** Opening EXTRACTED TEXT block **

Prime Minister Anwar Ibrahim of Malaysia, the current chair of Southeast Asian bloc Asean in which Thailand and Cambodia are also members, urged calm and said he would speak to leaders of both countries to peacefully resolve their dispute. China also expressed concern at the fighting and said it was willing to play a role in promoting de-escalation.
Thai residents including children and the elderly ran to shelters built of concrete and fortified with sandbags and car tires in the Surin border province.
"How many rounds have been fired? It's countless," an unidentified woman told the Thai Public Broadcasting Service (TPBS) while hiding in the shelter as gunfire and explosions were heard intermittently in the background.
Cambodia's foreign ministry said Thailand's air strikes were "unprovoked" and called on its neighbour to withdraw its forces and "refrain from any further provocative actions that could escalate the situation".
For more than a century, Thailand and Cambodia have contested sovereignty at various undemarcated points along their 817-km (508-mile) land border, which has led to skirmishes over several years and at least a dozen deaths, including during a weeklong exchange of artillery in 2011.
Tensions were reignited in May following the killing of a Cambodian soldier during a brief exchange of gunfire, which escalated into a full-blown diplomatic crisis and now has triggered armed clashes.

** Closing EXTRACTED TEXT block **
** Opening DATA SECTION block **

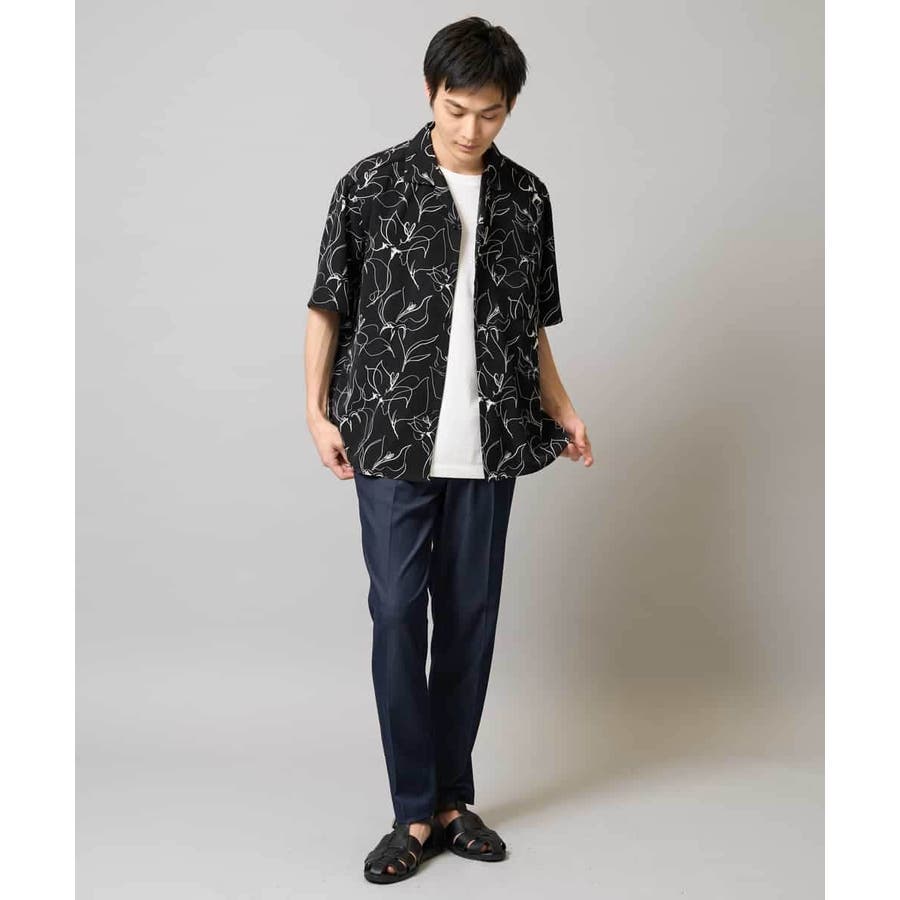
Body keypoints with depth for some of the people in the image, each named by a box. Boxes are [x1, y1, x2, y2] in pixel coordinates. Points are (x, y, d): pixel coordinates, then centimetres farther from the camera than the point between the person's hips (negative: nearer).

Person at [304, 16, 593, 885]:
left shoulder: (526, 198, 7)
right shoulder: (371, 185, -2)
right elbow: (328, 306, 3)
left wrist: (561, 410, 6)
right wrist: (317, 409, -3)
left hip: (488, 446, 3)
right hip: (393, 440, -3)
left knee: (470, 616, 8)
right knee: (398, 615, -2)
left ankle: (453, 797, 21)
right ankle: (417, 811, 9)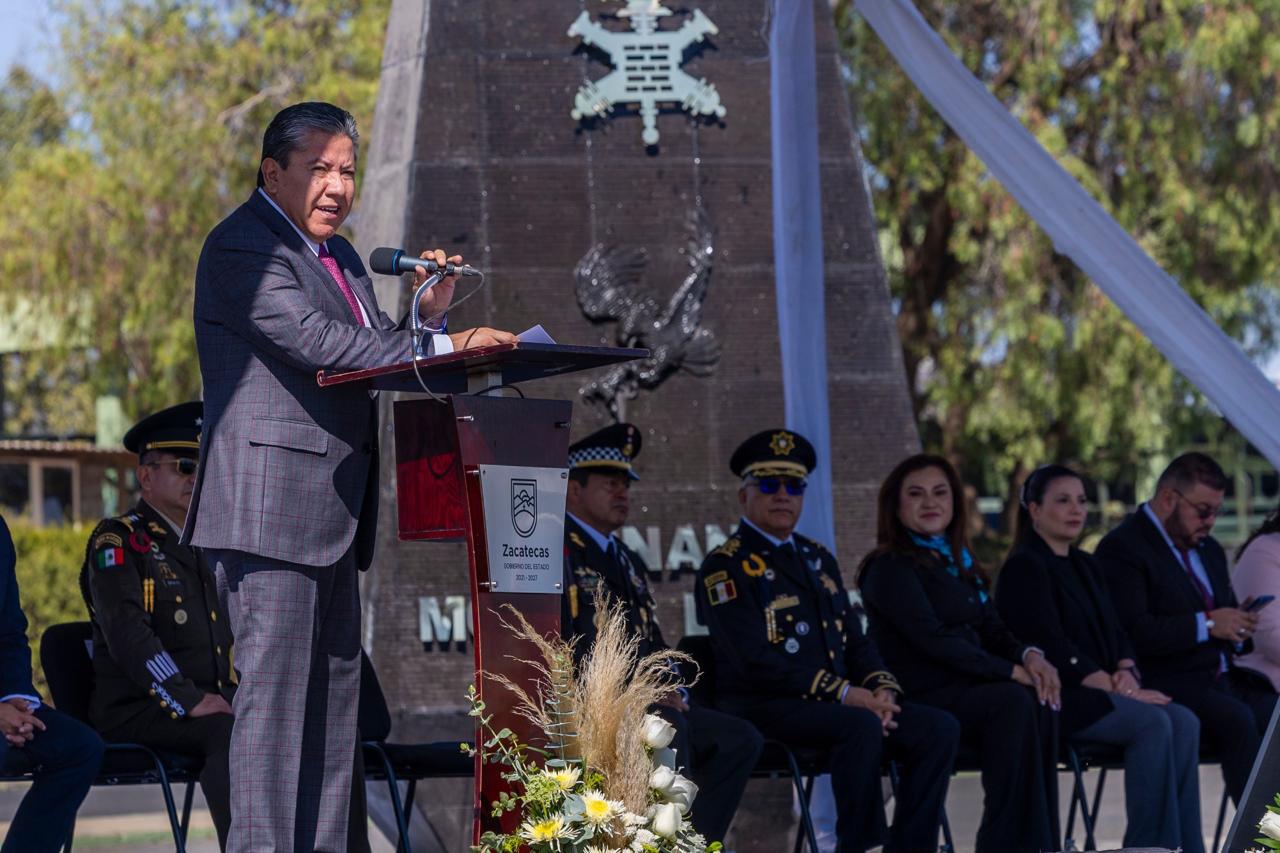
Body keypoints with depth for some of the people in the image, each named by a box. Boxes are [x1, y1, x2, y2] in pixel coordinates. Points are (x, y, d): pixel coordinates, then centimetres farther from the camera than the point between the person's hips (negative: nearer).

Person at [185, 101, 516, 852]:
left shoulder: (338, 253, 21)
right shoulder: (242, 247, -9)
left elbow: (373, 357, 20)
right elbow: (313, 340, -22)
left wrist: (426, 311, 1)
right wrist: (441, 347, -26)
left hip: (334, 510, 10)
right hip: (272, 505, -10)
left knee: (335, 692, 9)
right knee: (275, 689, -12)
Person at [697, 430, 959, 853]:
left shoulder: (818, 559, 21)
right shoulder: (726, 567, -5)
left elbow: (855, 641, 20)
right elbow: (756, 660, -16)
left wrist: (881, 689, -3)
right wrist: (844, 694, -20)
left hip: (841, 701, 8)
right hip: (762, 706, -8)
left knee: (939, 728, -14)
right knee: (860, 727, -36)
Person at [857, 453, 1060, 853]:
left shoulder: (960, 564, 22)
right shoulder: (890, 568, -3)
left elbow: (993, 631, 16)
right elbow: (931, 638, -14)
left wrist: (1029, 656, -8)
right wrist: (1011, 671, -17)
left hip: (969, 690, 7)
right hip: (921, 697, -7)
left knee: (1042, 704, -25)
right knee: (1016, 701, -32)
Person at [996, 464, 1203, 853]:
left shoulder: (1086, 566, 21)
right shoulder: (1024, 567, -6)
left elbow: (1116, 632, 16)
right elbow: (1051, 649, -14)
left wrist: (1126, 672, -7)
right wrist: (1116, 688, -17)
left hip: (1099, 691, 8)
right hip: (1054, 696, -8)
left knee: (1184, 722, -17)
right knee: (1152, 723, -28)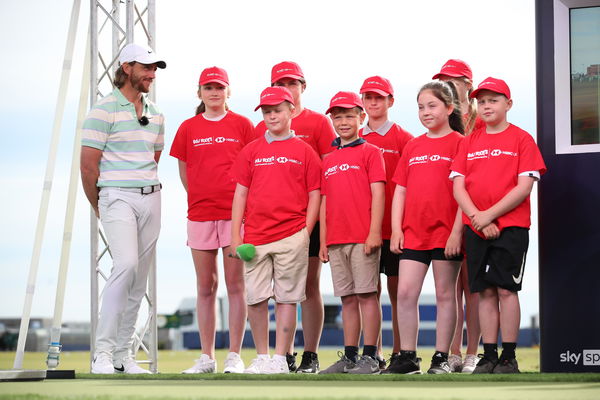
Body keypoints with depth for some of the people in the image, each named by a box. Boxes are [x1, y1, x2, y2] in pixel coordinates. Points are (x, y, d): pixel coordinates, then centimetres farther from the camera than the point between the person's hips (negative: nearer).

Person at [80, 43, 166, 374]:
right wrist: (98, 206, 1)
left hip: (150, 198, 7)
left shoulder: (155, 115, 15)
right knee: (126, 264, -23)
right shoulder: (104, 110, -6)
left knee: (140, 277, 5)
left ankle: (122, 354, 11)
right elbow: (88, 163, -6)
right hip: (117, 198, -7)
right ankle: (102, 351, -20)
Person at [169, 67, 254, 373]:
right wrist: (201, 199, 9)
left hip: (235, 213, -2)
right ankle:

** Closing DATA SECTION block **

ACTIONS TO TAKE
[A] According to the news excerpt on the Thailand–Cambodia border fighting, how long is the land border between the two countries?
[B] Copy the news excerpt on the Thailand–Cambodia border fighting word for word, from "Cambodia's foreign ministry" up to and including "triggered armed clashes.".
The records have nothing to do with what is asked here.

PER-TASK ANSWERS
[A] It is 817 km (508 miles) long.

[B]
Cambodia's foreign ministry said Thailand's air strikes were "unprovoked" and called on its neighbour to withdraw its forces and "refrain from any further provocative actions that could escalate the situation".
For more than a century, Thailand and Cambodia have contested sovereignty at various undemarcated points along their 817-km (508-mile) land border, which has led to skirmishes over several years and at least a dozen deaths, including during a weeklong exchange of artillery in 2011.
Tensions were reignited in May following the killing of a Cambodian soldier during a brief exchange of gunfire, which escalated into a full-blown diplomatic crisis and now has triggered armed clashes.